▸ TASK BRIEF: Could you put every line of text from the data below into one numbered list, skipping any blank lines and leaving the pictures out of your answer?

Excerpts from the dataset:
"""

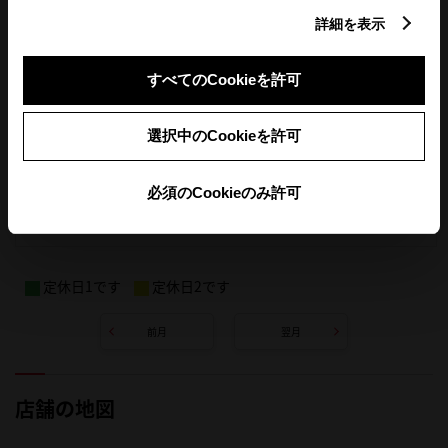
詳細を表示
すべてのCookieを許可
選択中のCookieを許可
必須のCookieのみ許可
定休日1です
定休日2です
前月
翌月
店舗の地図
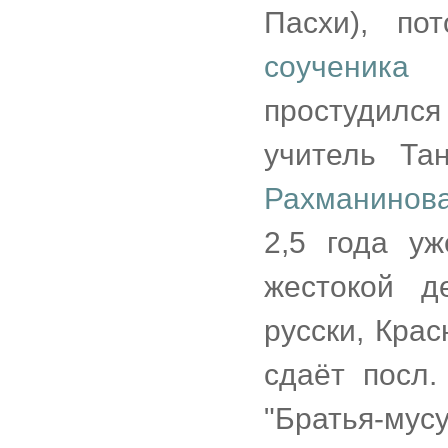
Пасхи), по
соученика
простудилс
учитель Та
Рахманинов
2,5 года у
жестокой д
русски, Крас
сдаёт посл.
"Братья-мус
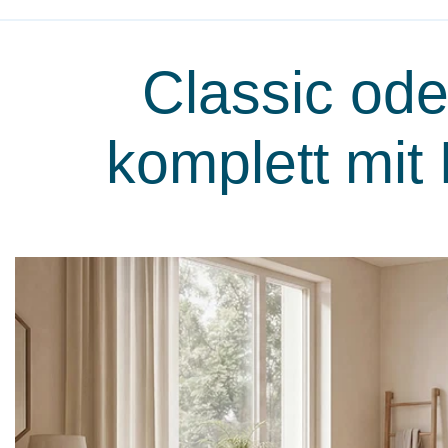
Classic ode
komplett mit 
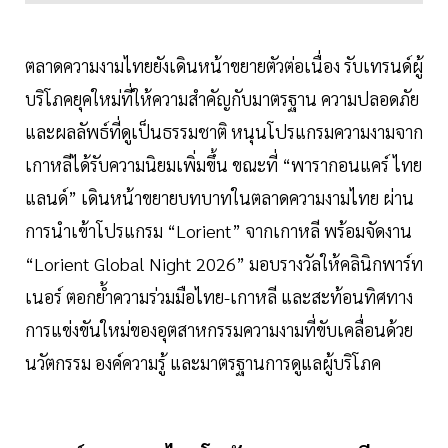
ตลาดความงามไทยยังเดินหน้าขยายตัวต่อเนื่อง รับเทรนด์ผู้
บริโภคยุคใหม่ที่ให้ความสำคัญกับมาตรฐาน ความปลอดภัย
และผลลัพธ์ที่ดูเป็นธรรมชาติ หนุนโปรแกรมความงามจาก
เกาหลีได้รับความนิยมเพิ่มขึ้น ขณะที่ “พารากอนแคร์ ไทย
แลนด์” เดินหน้าขยายบทบาทในตลาดความงามไทย ผ่าน
การนำเข้าโปรแกรม “Lorient” จากเกาหลี พร้อมจัดงาน
“Lorient Global Night 2026” มอบรางวัลให้คลินิกพาร์ท
เนอร์ ตอกย้ำความร่วมมือไทย-เกาหลี และสะท้อนทิศทาง
การแข่งขันใหม่ของอุตสาหกรรมความงามที่ขับเคลื่อนด้วย
นวัตกรรม องค์ความรู้ และมาตรฐานการดูแลผู้บริโภค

"""

▸ ANSWER SPACE:
1. 詳細を表示
2. すべてのCookieを許可
3. 選択中のCookieを許可
4. 必須のCookieのみ許可
5. 定休日1です
6. 定休日2です
7. 前月
8. 翌月
9. 店舗の地図
10. Пасхи), по
11. соученика
12. простудилс
13. учитель Та
14. Рахманинов
15. 2,5 года у
16. жестокой д
17. русски, Крас
18. сдаёт посл.
19. "Братья-мус
20. Classic ode
21. komplett mit 
22. ตลาดความงามไทยยังเดินหน้าขยายตัวต่อเนื่อง รับเทรนด์ผู้
23. บริโภคยุคใหม่ที่ให้ความสำคัญกับมาตรฐาน ความปลอดภัย
24. และผลลัพธ์ที่ดูเป็นธรรมชาติ หนุนโปรแกรมความงามจาก
25. เกาหลีได้รับความนิยมเพิ่มขึ้น ขณะที่ “พารากอนแคร์ ไทย
26. แลนด์” เดินหน้าขยายบทบาทในตลาดความงามไทย ผ่าน
27. การนำเข้าโปรแกรม “Lorient” จากเกาหลี พร้อมจัดงาน
28. “Lorient Global Night 2026” มอบรางวัลให้คลินิกพาร์ท
29. เนอร์ ตอกย้ำความร่วมมือไทย-เกาหลี และสะท้อนทิศทาง
30. การแข่งขันใหม่ของอุตสาหกรรมความงามที่ขับเคลื่อนด้วย
31. นวัตกรรม องค์ความรู้ และมาตรฐานการดูแลผู้บริโภค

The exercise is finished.